«Es ist keine Aktion von frustrierten, abgewiesenen Kunstschaffenden», hält die Oltner Künstlerin Adelheid Hanselmann fest. Es handle sich vielmehr um eine sachliche Kritik, sagt die Mitinitiantin der Petition. 76 Solothurner Kunstschaffende – «darunter hat es auch solche, die ihre Werke ausstellen dürfen» – haben die Eingabe mitunterzeichnet. Darin wird kritisiert, dass die am Samstag im Kunstmuseum Solothurn beginnende Jahresausstellung «keinen Überblick über das solothurnische Kunstschaffen» vermittle. Die vom Kunstverein Solothurn bestellte vierköpfige Jury habe «von 696 Eingaben nur 76 Werke von 35 Kunstschaffenden als ausstellungswürdig befunden». Diese tiefe Zahl stehe «im krassen Gegensatz» zur Anzahl der solothurnischen Kunstschaffenden, kritisieren die Petitionäre. «Eine so stark ausgedünnte Auswahl kann gar keinen Überblick geben.»

Solothurn, Olten und Grenchen

Hanselmann verweist auf den Kanton Bern. Die dortige Weihnachtsausstellung finde gleichzeitig in neun Institutionen statt und so könne fast die Hälfte der Bewerbungen berücksichtigt werden. Deshalb wird in der Petition vorgeschlagen, künftig eine grosse Übersichtsausstellung zu organisieren, die gleichzeitig in den Kunstmuseen Solothurn und Olten sowie in der Kunsthalle Grenchen stattfinden soll. Zudem fordern die Kunstschaffenden die Trägerschaften der Jahresausstellung auf, die Jury-Zusammensetzung zu prüfen. Eine Mehrheit der Juroren müsse mit der Solothurner Kunst vertraut sein. Bei der Neukonzeption müssten die Künstler miteinbezogen werden. «Die Jahresausstellungen wurden als Bühne für die Kunstschaffenden und nicht zur Selbstinszenierung der Juroren ausgedacht.»

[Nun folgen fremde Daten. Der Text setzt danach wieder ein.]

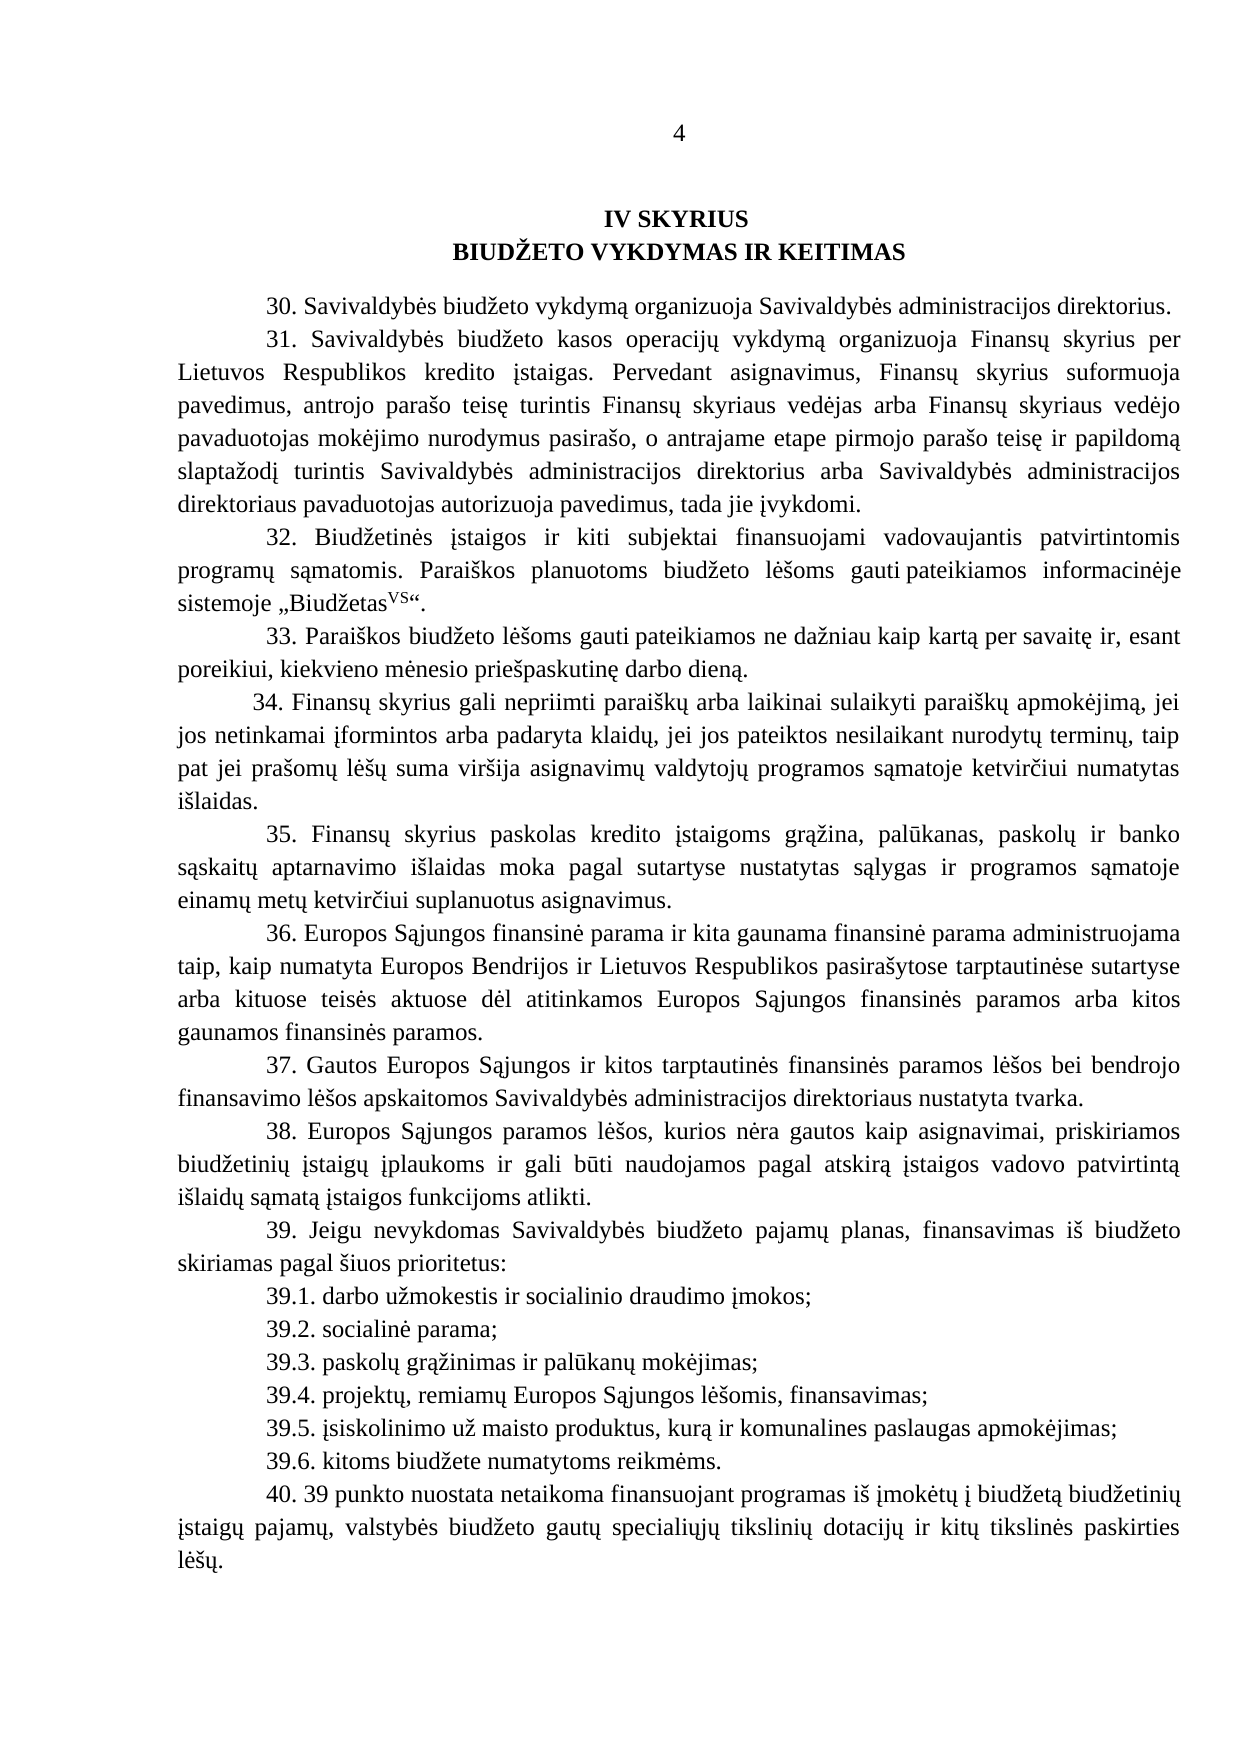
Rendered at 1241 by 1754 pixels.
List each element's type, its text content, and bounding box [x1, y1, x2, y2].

text 40. 39 punkto nuostata netaikoma finansuojant programas iš įmokėtų į biudžetą biudžetinių įstaigų pajamų, valstybės biudžeto gautų specialiųjų tikslinių dotacijų ir kitų tikslinės paskirties lėšų. [177, 1479, 1181, 1574]
text 39.3. paskolų grąžinimas ir palūkanų mokėjimas; [177, 1347, 1181, 1376]
text 30. Savivaldybės biudžeto vykdymą organizuoja Savivaldybės administracijos direktorius. [177, 291, 1181, 319]
text 33. Paraiškos biudžeto lėšoms gauti pateikiamos ne dažniau kaip kartą per savaitę ir, esant poreikiui, kiekvieno mėnesio priešpaskutinę darbo dieną. [177, 621, 1181, 683]
text 36. Europos Sąjungos finansinė parama ir kita gaunama finansinė parama administruojama taip, kaip numatyta Europos Bendrijos ir Lietuvos Respublikos pasirašytose tarptautinėse sutartyse arba kituose teisės aktuose dėl atitinkamos Europos Sąjungos finansinės paramos arba kitos gaunamos finansinės paramos. [177, 918, 1181, 1046]
text 39.4. projektų, remiamų Europos Sąjungos lėšomis, finansavimas; [177, 1380, 1181, 1409]
text 39.5. įsiskolinimo už maisto produktus, kurą ir komunalines paslaugas apmokėjimas; [177, 1413, 1181, 1442]
text 38. Europos Sąjungos paramos lėšos, kurios nėra gautos kaip asignavimai, priskiriamos biudžetinių įstaigų įplaukoms ir gali būti naudojamos pagal atskirą įstaigos vadovo patvirtintą išlaidų sąmatą įstaigos funkcijoms atlikti. [177, 1116, 1181, 1211]
text 32. Biudžetinės įstaigos ir kiti subjektai finansuojami vadovaujantis patvirtintomis programų sąmatomis. Paraiškos planuotoms biudžeto lėšoms gauti pateikiamos informacinėje sistemoje „BiudžetasVS“. [177, 522, 1181, 617]
text 34. Finansų skyrius gali nepriimti paraiškų arba laikinai sulaikyti paraiškų apmokėjimą, jei jos netinkamai įformintos arba padaryta klaidų, jei jos pateiktos nesilaikant nurodytų terminų, taip pat jei prašomų lėšų suma viršija asignavimų valdytojų programos sąmatoje ketvirčiui numatytas išlaidas. [177, 687, 1181, 815]
text IV SKYRIUS [177, 204, 1181, 233]
text 37. Gautos Europos Sąjungos ir kitos tarptautinės finansinės paramos lėšos bei bendrojo finansavimo lėšos apskaitomos Savivaldybės administracijos direktoriaus nustatyta tvarka. [177, 1050, 1181, 1112]
text 35. Finansų skyrius paskolas kredito įstaigoms grąžina, palūkanas, paskolų ir banko sąskaitų aptarnavimo išlaidas moka pagal sutartyse nustatytas sąlygas ir programos sąmatoje einamų metų ketvirčiui suplanuotus asignavimus. [177, 819, 1181, 914]
text BIUDŽETO VYKDYMAS IR KEITIMAS [177, 237, 1181, 266]
text 39.6. kitoms biudžete numatytoms reikmėms. [177, 1446, 1181, 1475]
text 31. Savivaldybės biudžeto kasos operacijų vykdymą organizuoja Finansų skyrius per Lietuvos Respublikos kredito įstaigas. Pervedant asignavimus, Finansų skyrius suformuoja pavedimus, antrojo parašo teisę turintis Finansų skyriaus vedėjas arba Finansų skyriaus vedėjo pavaduotojas mokėjimo nurodymus pasirašo, o antrajame etape pirmojo parašo teisę ir papildomą slaptažodį turintis Savivaldybės administracijos direktorius arba Savivaldybės administracijos direktoriaus pavaduotojas autorizuoja pavedimus, tada jie įvykdomi. [177, 324, 1181, 518]
text 39. Jeigu nevykdomas Savivaldybės biudžeto pajamų planas, finansavimas iš biudžeto skiriamas pagal šiuos prioritetus: [177, 1215, 1181, 1277]
text 39.2. socialinė parama; [177, 1314, 1181, 1343]
text 39.1. darbo užmokestis ir socialinio draudimo įmokos; [177, 1281, 1181, 1310]
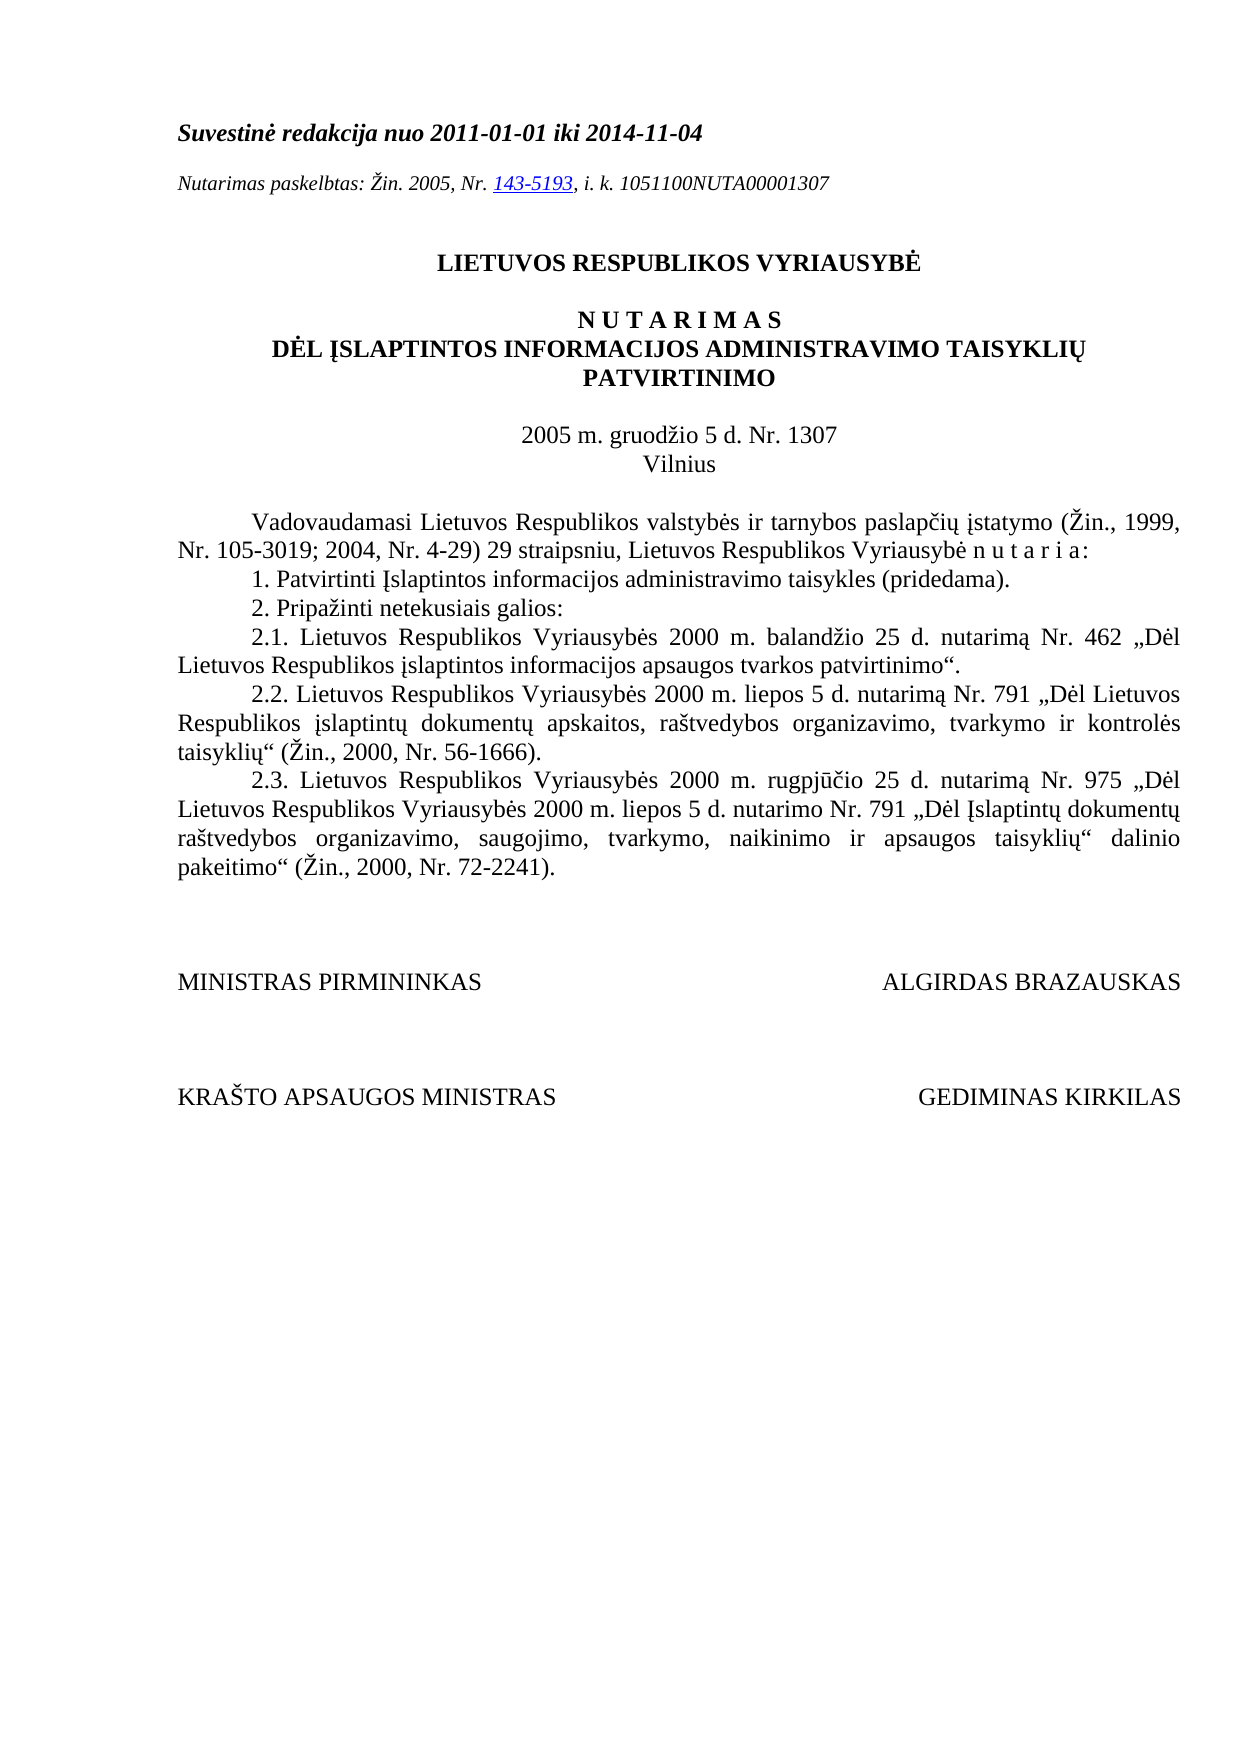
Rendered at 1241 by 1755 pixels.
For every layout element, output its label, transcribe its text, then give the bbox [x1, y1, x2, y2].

text 2. Pripažinti netekusiais galios: [177, 593, 1181, 622]
text Nutarimas paskelbtas: Žin. 2005, Nr. 143-5193, i. k. 1051100NUTA00001307 [177, 171, 1181, 195]
text DĖL ĮSLAPTINTOS INFORMACIJOS ADMINISTRAVIMO TAISYKLIŲ PATVIRTINIMO [177, 334, 1181, 392]
text 2005 m. gruodžio 5 d. Nr. 1307 [177, 420, 1181, 449]
text LIETUVOS RESPUBLIKOS VYRIAUSYBĖ [177, 248, 1181, 277]
text 2.2. Lietuvos Respublikos Vyriausybės 2000 m. liepos 5 d. nutarimą Nr. 791 „Dėl Lietuvos Respublikos įslaptintų dokumentų apskaitos, raštvedybos organizavimo, tvarkymo ir kontrolės taisyklių“ (Žin., 2000, Nr. 56-1666). [177, 679, 1181, 765]
text Ministras Pirmininkas Algirdas Brazauskas [177, 967, 1181, 995]
text 2.1. Lietuvos Respublikos Vyriausybės 2000 m. balandžio 25 d. nutarimą Nr. 462 „Dėl Lietuvos Respublikos įslaptintos informacijos apsaugos tvarkos patvirtinimo“. [177, 622, 1181, 679]
text Suvestinė redakcija nuo 2011-01-01 iki 2014-11-04 [177, 118, 1181, 147]
text N U T A R I M A S [177, 305, 1181, 334]
text Krašto apsaugos ministras Gediminas Kirkilas [177, 1082, 1181, 1110]
text Vadovaudamasi Lietuvos Respublikos valstybės ir tarnybos paslapčių įstatymo (Žin., 1999, Nr. 105-3019; 2004, Nr. 4-29) 29 straipsniu, Lietuvos Respublikos Vyriausybė nutaria: [177, 507, 1181, 564]
text Vilnius [177, 449, 1181, 478]
text 2.3. Lietuvos Respublikos Vyriausybės 2000 m. rugpjūčio 25 d. nutarimą Nr. 975 „Dėl Lietuvos Respublikos Vyriausybės 2000 m. liepos 5 d. nutarimo Nr. 791 „Dėl Įslaptintų dokumentų raštvedybos organizavimo, saugojimo, tvarkymo, naikinimo ir apsaugos taisyklių“ dalinio pakeitimo“ (Žin., 2000, Nr. 72-2241). [177, 765, 1181, 880]
text 1. Patvirtinti Įslaptintos informacijos administravimo taisykles (pridedama). [177, 564, 1181, 593]
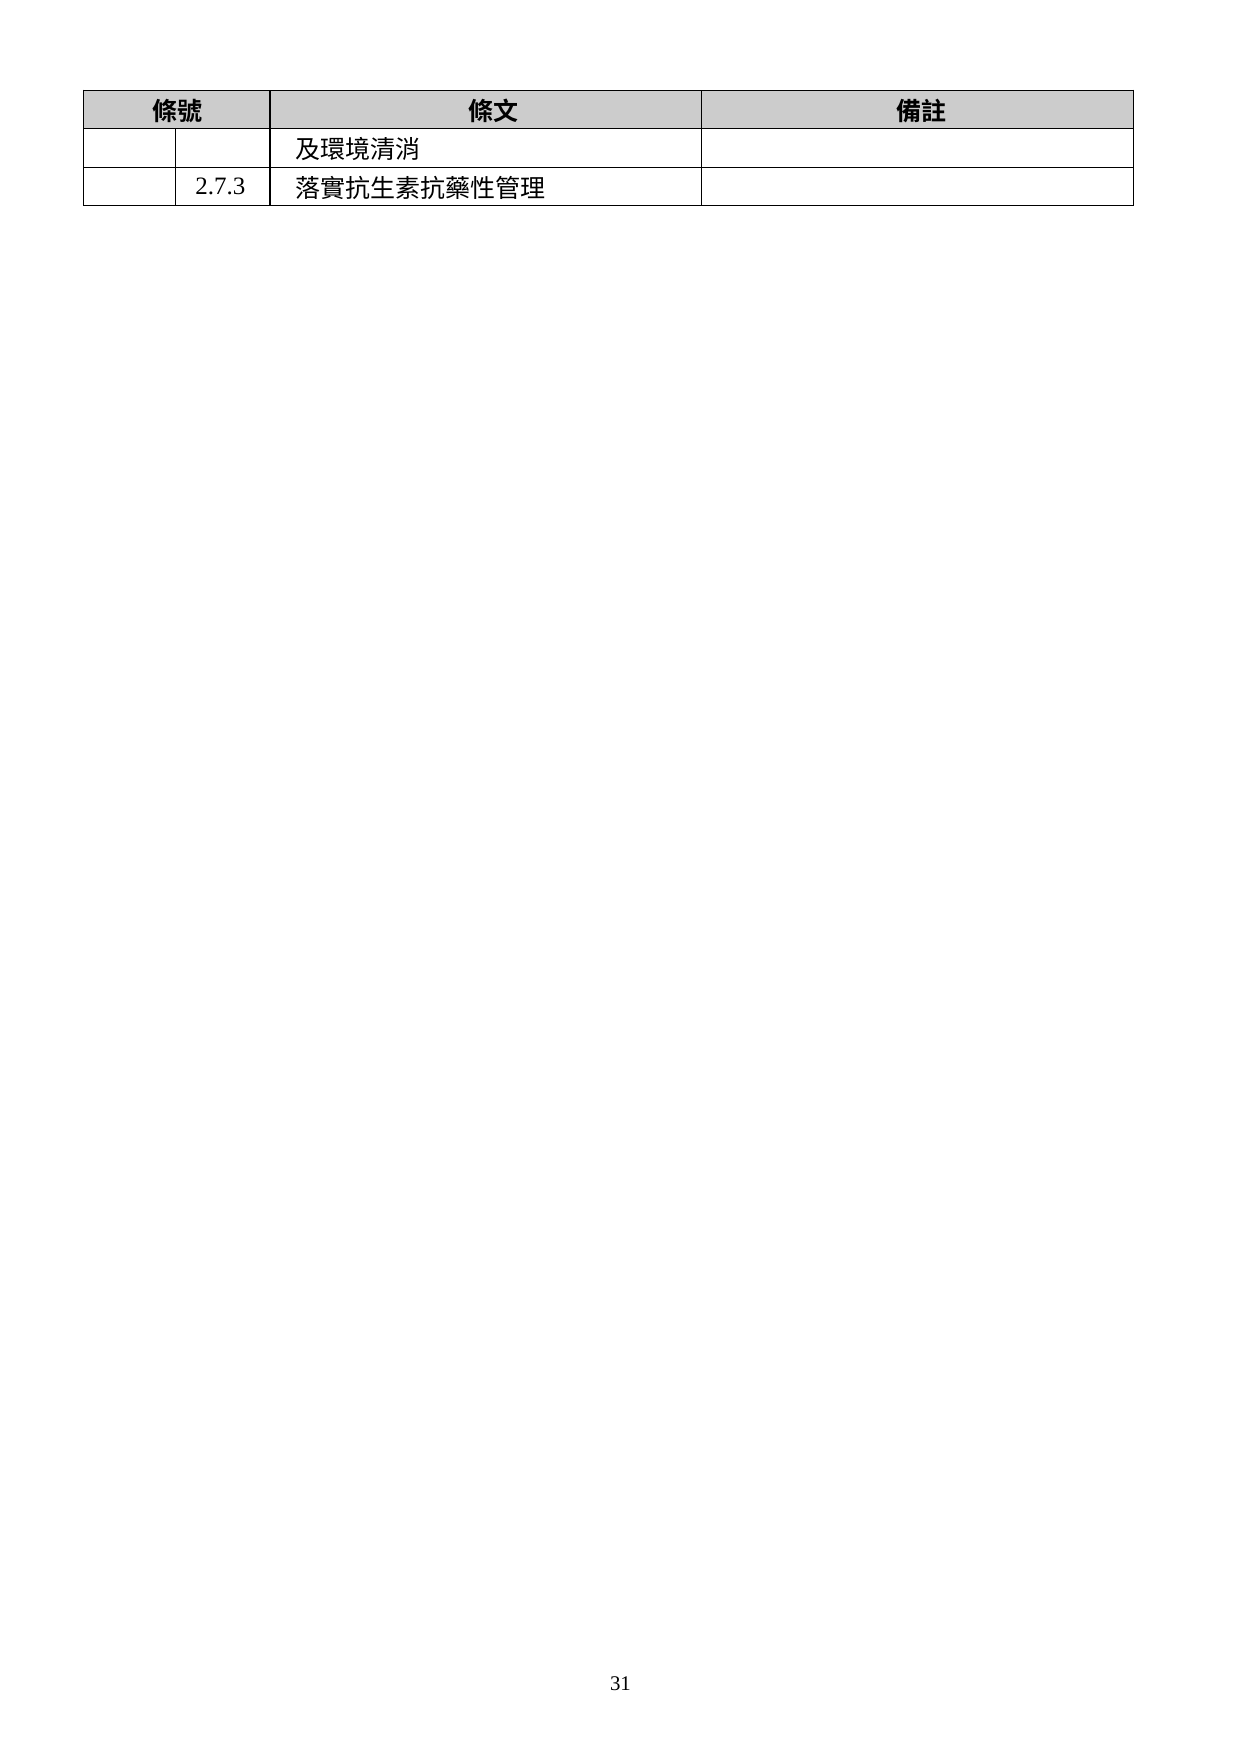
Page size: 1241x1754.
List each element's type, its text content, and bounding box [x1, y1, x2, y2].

table_cell [702, 168, 1133, 205]
table_header 條號 [84, 91, 269, 128]
table_cell 2.7.3 [176, 168, 269, 205]
table_cell [84, 168, 175, 205]
table_cell [702, 129, 1133, 167]
table_header 備註 [702, 91, 1133, 128]
table_cell [84, 129, 175, 167]
table_cell [176, 129, 269, 167]
table_cell 及環境清消 [271, 129, 701, 167]
table_header 條文 [271, 91, 701, 128]
table_cell 落實抗生素抗藥性管理 [271, 168, 701, 205]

«Qualität der Werke» ist Kriterium

Tatsächlich sei die Jurierung dieses Jahr streng gewesen und die Anzahl der angenommenen Werke gering, schreibt der organisierende Kunstverein Solothurn in einer Stellungnahme. «Dennoch steht der Vorstand hinter der Jury und respektiert den diesjährigen Entscheid und die daraus entstehende Ausstellung.» Die Jahresausstellung soll eine Überblicksausstellung bleiben und künftig wieder eine breitere Palette des solothurnischen Kunstschaffens zeigen. Am bisherigen Modell der Jury-Zusammensetzung wolle man festhalten. «Vergangene Jahresausstellungen haben gezeigt, dass sich die Zusammensetzung mit zwei externen Juroren und zwei Mitgliedern des Kunstvereins bewährt hat.» Die Beurteilung von aussen sei auch eine Chance, dass «sich Solothurner Kunstschaffende national agierenden Fachleuten präsentieren können». Die Auswahl variiere nach den jeweiligen Jury-Mitgliedern und deren Standpunkten, aber auch nach der Qualität der eingegebenen Dossiers und Werke. Der Zusammensetzung der Jury wolle man künftig noch grössere Aufmerksamkeit schenken.